Central Florida attorney: Proposed red light camera bill won't be successful

State Senator now calls the cameras "backdoor tax increases"


TALLAHASSEE, Fla. – A Florida lawmaker wants to put the brakes on red light cameras in the state. 

Senator Jeff Brandes, R-St. Petersburg, filed legislation in Tallahassee Wednesday that would ban cities and counties from using the cameras to fine drivers caught running red lights.

In a statement Brandes says while he initially believed the cameras were safety devices, he now thinks they are being used as "backdoor tax increases."

More than 100 jurisdictions across Florida now use the cameras to collect millions of dollars in fines from drivers every year.

A similar bill is expected to be filed in the House. Previous attempts to ban the cameras in the legislature have failed.

Leroy Costner, a traffic ticket attorney, says that the cameras, which have been in Florida for about 3 years, are flawed.

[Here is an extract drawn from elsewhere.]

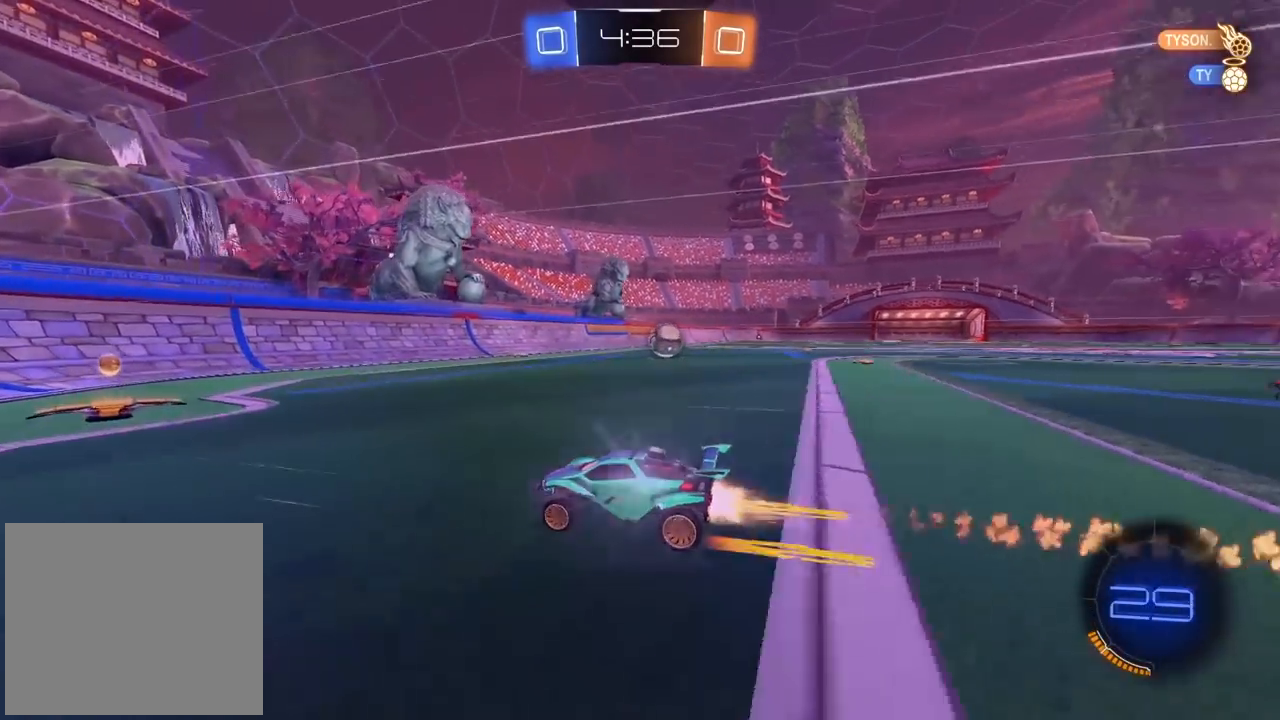
{"buttons": ["CIRCLE", "R2"], "left_stick": "right", "right_stick": "center", "events": [[83, "left_stick", "right"], [150, "CIRCLE", "up"], [383, "CIRCLE", "down"]]}
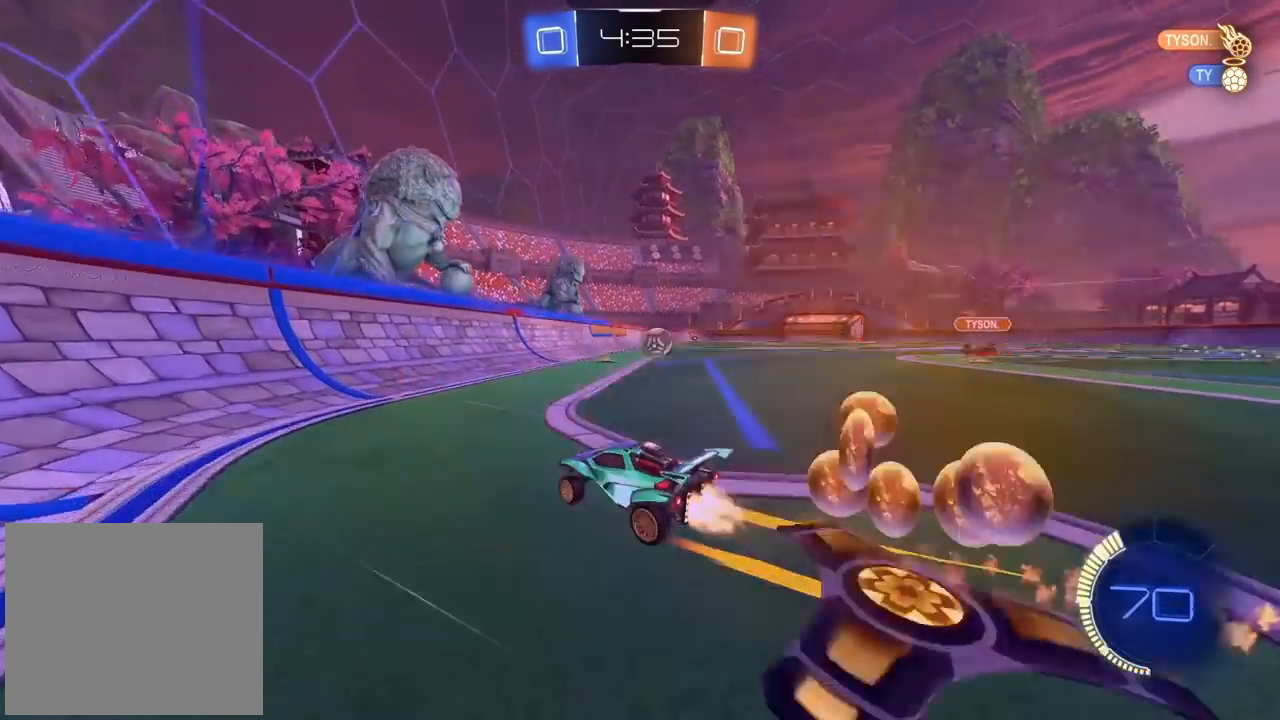
{"buttons": ["CIRCLE", "R2"], "left_stick": "center", "right_stick": "center", "events": [[300, "left_stick", "center"]]}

"It's not a local law enforcement officer, its not someone sees you doing something wrong its a machine," Costner said.

The city and state are pocketing too, according to the Florida Department of Revenue, from last July to June 2013, the state has made around 62 million dollars. In Orlando, $1.9 million.

"As long as the state's making money out of it, they are not going to get rid of it," Costner said.